Auctioning non-exclusive mmwave licenses

Petri Mähönen, Ljiljana Simić and I recently filed comments in the Spectrum Frontiers proceeding, FCC Docket No. 14-177 (filing page, pdf, docket on ECFS). We argued that the operating and propagation characteristics of mm-wave systems mean that non-exclusive licensing – meaning in this case, a limited number of large-area licenses assigned by auction – is an appropriate middle path between exclusive large-area licensing (which may lead to under-utilization) and unlicensed (which may not provide sufficient interference protection).

To support this contention, we drew the Commission’s attention to four recent academic contributions to the wireless system research literature that suggest to us that non-exclusive mm-wave licensing is a viable option:

• Rebato et al., “The potential of resource sharing in 5G Millimeter-Wave bands” (2016), ArXiv, https://arxiv.org/abs/1602.07732;
• Gupta et al., “On the feasibility of sharing spectrum licenses in mmWave cellular systems” (2016), IEEE Transactions on Communications, http://dx.doi.org/10.1109/tcomm.2016.2590467;
• Boccardi et al., “Spectrum pooling in MmWave networks: Opportunities, challenges, and enablers” (2016), IEEE Communications Magazine, http://dx.doi.org/10.1109/mcom.2016.1600191cm;
• Fund et al., “Spectrum and infrastructure sharing in millimeter wave cellular networks: An economic perspective” (2016) ArXiv, https://arxiv.org/abs/1605.04602.

Our filing did not describe how an auction might work, but I believe it would be similar to the mechanisms I proposed for satellite constellation licenses. A clock auction could determine both the number and identity of players to be licensed, as well as their relative interference protection rights. (The latter could, I think, circumvent or at least mitigate the concern Fund et al. (2016) identified: that the leading service provider in a duopoly market prefers to share resources only under limited circumstances.)

Since economists seem to prefer ascending auctions, here’s how it could work in this case:

• Define a large number of tickets, N >> number of bidders.
• In each round, parties can bid for some number of tickets at the current price (e.g. if price in round 3 is p3, to get k tickets, bid k*p3).
• If the round is oversubscribed, i.e. there are bids on more than N tickets, the auction moves to the next round.
• The price increases in each round (p1 < p2 < p3 …) until the number of tickets bid for is equal or less than N.
• The bidders that remain at the end of the auction are the ones that are licensed.
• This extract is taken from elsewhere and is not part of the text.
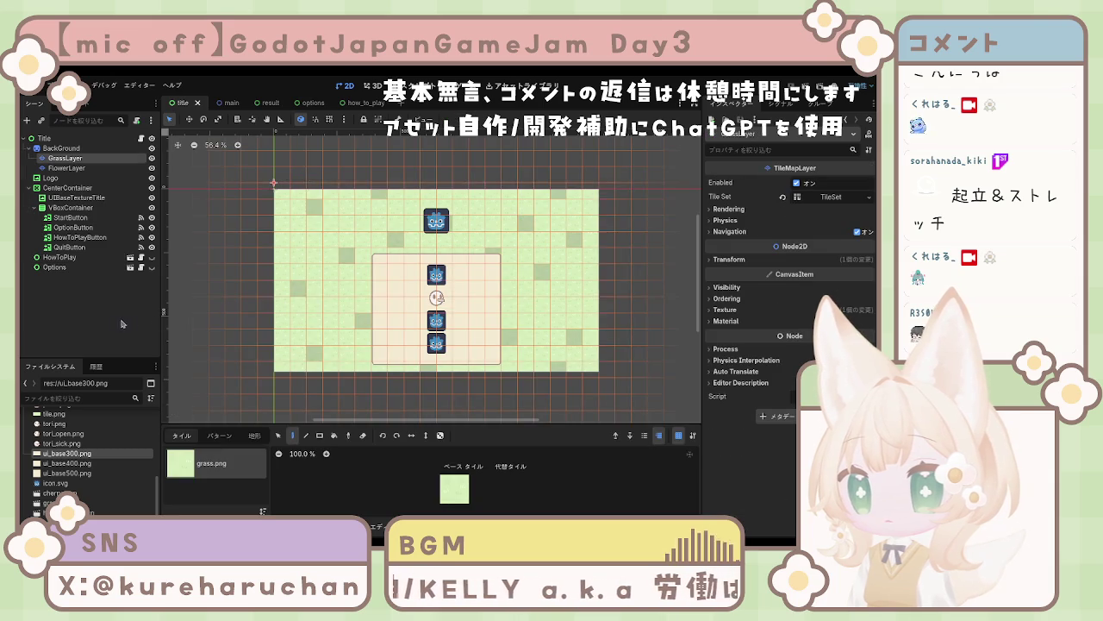
left_click(194, 162)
Each pays the price of the round times the number of tickets they each bid for.
• Oleg Baranov suggested to me that the auctioneer can set minima and maxima on the number of tickets any party can bid for, to prevent trivial participation and monopoly, respectively.

One can determine an interference priority stack for the licensees, if desired, by calculating dividing the tickets bought by each successful bidder (i.e., all those left standing at the end) by N. There are various ways one could use/interpret these fractions. For example, they could be used to determine who must yield to whom if there’s competition for the use of a particular communications path; or one could use the bid fractions to determine how the band is to be split if there is a concurrency conflict.

In the language of club good theory (a non-exclusive allocation resembles a club, since use of the “resource” is nonrival until some congestion threshold is crossed) the auction determines both the number of members, and the membership fee – without the regulator having to play god with club good equations to determine these parameters. (The auction payments in the above design aren't exactly membership fees, since each licensee pays a different amount for "entry.")

Update 18 September 2018

Here’s an auction mechanism that could determine both the number of members and a uniform membership fee. (Whether this mechanism will reach equilibrium is left as an exercise in auction theory, as is the design of price increments etc.)

It’s an ascending clock auction of an indeterminate number of memberships. In each round, players can choose to drop out of the auction, or buy the membership at the current round price. (Once a player has dropped out, they cannot reenter.) At the end of the round, the auctioneer calculates the total proceeds of the auction as # bidders times the round price.

Starting at a low enough initial price, the proceeds will increase from round to round initially. At some point, the price will be so high that the number of bidders starts dropping. Eventually, a round will be reached where the proceeds are less than the preceding round, and the auction stops. (Alternatively, the auctioneer could go back a step and try smaller bid increments, perhaps recursively, in an attempt to approximate the maximum more closely.) The bidders and price in the penultimate round (i.e., the maximum price reached) is the outcome of the auction. The “membership fee” is the price bid in the penultimate round.

Update 20 September 2018

Toby Youell pointed out to me that Ofcom’s 2006 sale of DECT guard band licenses was an auction of spectrum club goods; I've taken a look at how the Ofcom auction worked.